# [Text shown]
## start

Normally flang allocates arrays on the stack. Allocatable arrays have a
different type: fir.box<fir.heap<fir.array<...>>> instead of
fir.box<fir.array<...>>. This patch will allocate all arrays on the
heap.
Reductions on allocatable arrays still aren't supported (but I will get
to this soon).
Added:
Modified:
flang/lib/Lower/OpenMP/ReductionProcessor.cpp
flang/test/Lower/OpenMP/parallel-reduction-array.f90
flang/test/Lower/OpenMP/parallel-reduction-array2.f90
flang/test/Lower/OpenMP/parallel-reduction3.f90
flang/test/Lower/OpenMP/wsloop-reduction-array-assumed-shape.f90
flang/test/Lower/OpenMP/wsloop-reduction-array.f90
flang/test/Lower/OpenMP/wsloop-reduction-array2.f90
Removed:
################################################################################
diff --git a/flang/lib/Lower/OpenMP/ReductionProcessor.cpp b/flang/lib/Lower/OpenMP/ReductionProcessor.cpp
index 0453c01522779b..918edf27baf66c 100644
--- a/flang/lib/Lower/OpenMP/ReductionProcessor.cpp
+++ b/flang/lib/Lower/OpenMP/ReductionProcessor.cpp
@@ -20,6 +20,7 @@
#include "flang/Optimizer/Builder/Todo.h"
#include "flang/Optimizer/Dialect/FIRType.h"

## end

# [Rows from a collection]

## start

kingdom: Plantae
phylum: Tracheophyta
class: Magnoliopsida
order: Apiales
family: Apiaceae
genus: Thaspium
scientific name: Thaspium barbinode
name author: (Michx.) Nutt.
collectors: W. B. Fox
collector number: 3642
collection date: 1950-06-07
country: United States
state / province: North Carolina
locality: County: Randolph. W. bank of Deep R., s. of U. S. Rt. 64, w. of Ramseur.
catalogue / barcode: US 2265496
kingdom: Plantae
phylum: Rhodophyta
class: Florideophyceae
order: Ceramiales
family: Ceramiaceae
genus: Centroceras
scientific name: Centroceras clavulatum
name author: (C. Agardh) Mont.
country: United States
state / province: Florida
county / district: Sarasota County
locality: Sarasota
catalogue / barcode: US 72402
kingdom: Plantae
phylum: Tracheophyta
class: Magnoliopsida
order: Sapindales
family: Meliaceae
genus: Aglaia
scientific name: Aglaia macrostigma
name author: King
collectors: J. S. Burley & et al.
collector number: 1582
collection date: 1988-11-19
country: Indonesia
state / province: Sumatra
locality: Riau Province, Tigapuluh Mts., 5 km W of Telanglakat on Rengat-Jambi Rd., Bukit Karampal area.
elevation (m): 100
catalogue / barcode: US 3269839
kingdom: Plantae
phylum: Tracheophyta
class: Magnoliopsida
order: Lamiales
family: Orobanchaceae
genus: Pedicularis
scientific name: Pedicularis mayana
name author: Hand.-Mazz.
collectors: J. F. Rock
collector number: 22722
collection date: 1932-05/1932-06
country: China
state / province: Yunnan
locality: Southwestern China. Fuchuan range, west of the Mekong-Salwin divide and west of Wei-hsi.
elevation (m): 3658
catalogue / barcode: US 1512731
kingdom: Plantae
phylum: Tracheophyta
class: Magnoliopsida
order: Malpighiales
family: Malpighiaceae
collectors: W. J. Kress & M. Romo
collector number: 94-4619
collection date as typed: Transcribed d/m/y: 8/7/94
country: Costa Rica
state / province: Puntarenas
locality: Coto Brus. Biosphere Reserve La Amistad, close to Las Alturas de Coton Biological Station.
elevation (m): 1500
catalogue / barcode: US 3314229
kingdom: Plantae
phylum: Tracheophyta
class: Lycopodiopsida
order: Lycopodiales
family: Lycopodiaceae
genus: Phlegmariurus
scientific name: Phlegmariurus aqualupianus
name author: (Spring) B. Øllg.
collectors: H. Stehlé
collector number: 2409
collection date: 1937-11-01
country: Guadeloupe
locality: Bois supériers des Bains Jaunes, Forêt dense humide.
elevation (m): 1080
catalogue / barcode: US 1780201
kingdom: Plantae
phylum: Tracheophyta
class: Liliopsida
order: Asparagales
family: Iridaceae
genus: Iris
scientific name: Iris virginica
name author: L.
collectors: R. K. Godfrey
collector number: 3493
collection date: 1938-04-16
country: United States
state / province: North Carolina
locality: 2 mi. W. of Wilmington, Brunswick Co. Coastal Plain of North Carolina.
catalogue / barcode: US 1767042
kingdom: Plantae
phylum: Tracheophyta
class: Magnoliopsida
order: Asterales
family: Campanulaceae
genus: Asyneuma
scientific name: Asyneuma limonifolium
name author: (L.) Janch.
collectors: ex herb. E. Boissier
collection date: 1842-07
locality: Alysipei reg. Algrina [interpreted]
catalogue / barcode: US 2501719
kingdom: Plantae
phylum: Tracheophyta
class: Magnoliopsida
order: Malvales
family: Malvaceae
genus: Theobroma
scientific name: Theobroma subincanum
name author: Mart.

## end

# [Task requirements]
1 – From the rows above, copy out the stretch from the line containing "scientific name: Aglaia macrostigma" through the line containing "collector number: 22722", keeping both of those lines.
2 – Write what follows the last line of the text on flang array reductions.

# [Answers provided]
1 –
scientific name: Aglaia macrostigma
name author: King
collectors: J. S. Burley & et al.
collector number: 1582
collection date: 1988-11-19
country: Indonesia
state / province: Sumatra
locality: Riau Province, Tigapuluh Mts., 5 km W of Telanglakat on Rengat-Jambi Rd., Bukit Karampal area.
elevation (m): 100
catalogue / barcode: US 3269839
kingdom: Plantae
phylum: Tracheophyta
class: Magnoliopsida
order: Lamiales
family: Orobanchaceae
genus: Pedicularis
scientific name: Pedicularis mayana
name author: Hand.-Mazz.
collectors: J. F. Rock
collector number: 22722

2 –
#include "flang/Optimizer/HLFIR/HLFIROps.h"
+#include "flang/Optimizer/Support/FatalError.h"
#include "flang/Parser/tools.h"
#include "mlir/Dialect/OpenMP/OpenMPDialect.h"
#include "llvm/Support/CommandLine.h"
@@ -391,8 +392,60 @@ static void genCombiner(fir::FirOpBuilder &builder, mlir::Location loc,
TODO(loc, "OpenMP genCombiner for unsupported reduction variable type");
}
+static void
+createReductionCleanupRegion(fir::FirOpBuilder &builder, mlir::Location loc,
+ mlir::omp::DeclareReductionOp &reductionDecl) {
+ mlir::Type redTy = reductionDecl.getType();
+
+ mlir::Region &cleanupRegion = reductionDecl.getCleanupRegion();
+ assert(cleanupRegion.empty());
+ mlir::Block *block =
+ builder.createBlock(&cleanupRegion, cleanupRegion.end(), {redTy}, {loc});
+ builder.setInsertionPointToEnd(block);
+
+ auto typeError = [loc]() {
+ fir::emitFatalError(loc,
+ "Attempt to create an omp reduction cleanup region "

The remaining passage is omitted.